- _Your assignment_:
Extract the lines from the start of the entries through the line containing "Зарегистрироваться", including both ends, and reproduce them exactly. Leave the pictures out of your answer.

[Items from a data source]
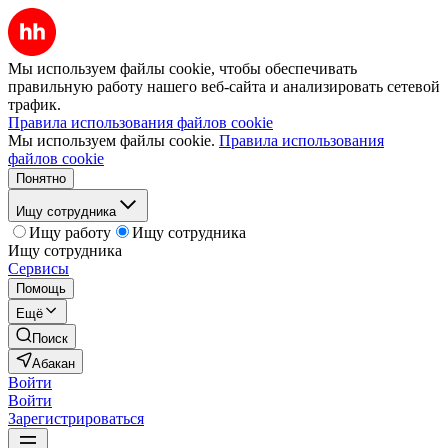
Мы используем файлы cookie, чтобы обеспечивать
правильную работу нашего веб-сайта и анализировать сетевой
трафик.
Правила использования файлов cookie
Мы используем файлы cookie.
Правила использования
файлов cookie
Понятно
Ищу сотрудника
Ищу работу
Ищу сотрудника
Ищу сотрудника
Сервисы
Помощь
Ещё
Поиск
Абакан
Войти
Войти
Зарегистрироваться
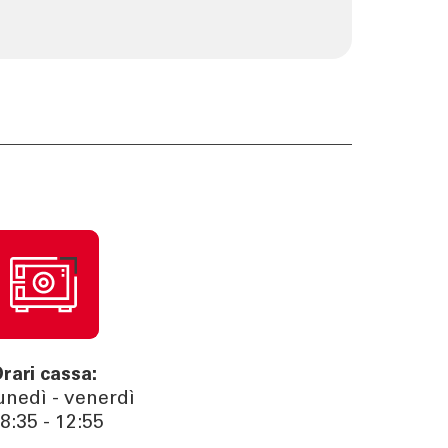
rari cassa:
unedì - venerdì
8:35 - 12:55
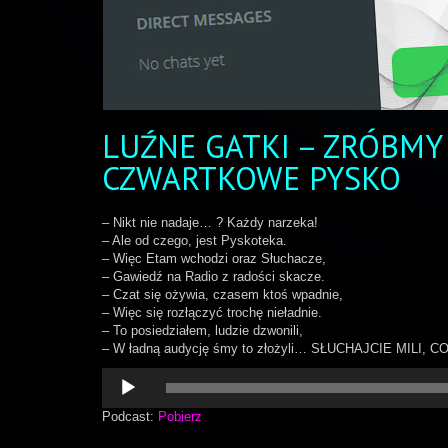
LUŹNE GATKI – ZRÓBMY
CZWARTKOWE PYSKO
– Nikt nie nadaje… ? Każdy narzeka!
– Ale od czego, jest Pyskoteka.
– Więc Etam wchodzi oraz Słuchacze,
– Gawiedź na Radio z radości skacze.
– Czat się ożywia, czasem ktoś wpadnie,
– Więc się rozłączyć trochę nieładnie.
– To posiedziałem, ludzie dzwonili,
– W ładną audycję śmy to złożyli… SŁUCHAJCIE MILI, C
Odtwarzacz
plików
dźwiękowych
Podcast:
Pobierz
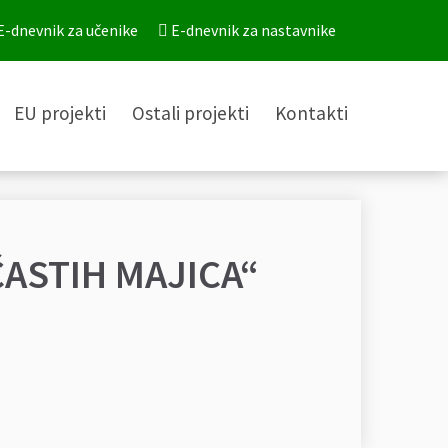
E-dnevnik za učenike
E-dnevnik za nastavnike
EU projekti
Ostali projekti
Kontakti
ČASTIH MAJICA“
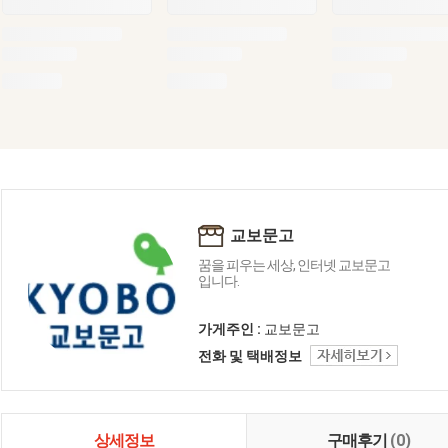
교보문고
꿈을 피우는 세상, 인터넷 교보문고
입니다.
가게주인 :
교보문고
전화 및 택배정보
상세정보
구매후기
(0)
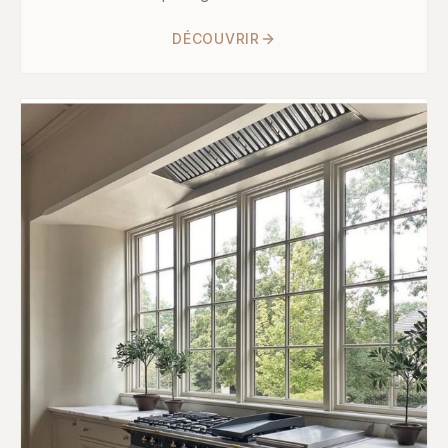
DÉCOUVRIR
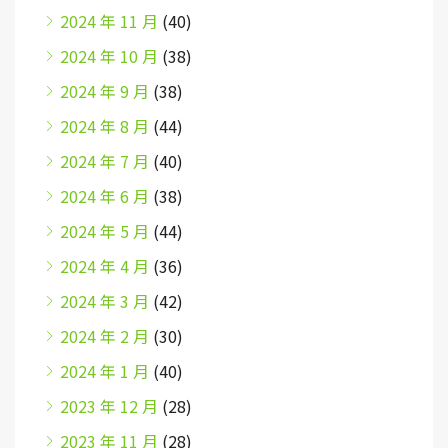
2024 年 11 月
(40)
2024 年 10 月
(38)
2024 年 9 月
(38)
2024 年 8 月
(44)
2024 年 7 月
(40)
2024 年 6 月
(38)
2024 年 5 月
(44)
2024 年 4 月
(36)
2024 年 3 月
(42)
2024 年 2 月
(30)
2024 年 1 月
(40)
2023 年 12 月
(28)
2023 年 11 月
(28)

- _Solution_:
Мы используем файлы cookie, чтобы обеспечивать
правильную работу нашего веб-сайта и анализировать сетевой
трафик.
Правила использования файлов cookie
Мы используем файлы cookie.
Правила использования
файлов cookie
Понятно
Ищу сотрудника
Ищу работу
Ищу сотрудника
Ищу сотрудника
Сервисы
Помощь
Ещё
Поиск
Абакан
Войти
Войти
Зарегистрироваться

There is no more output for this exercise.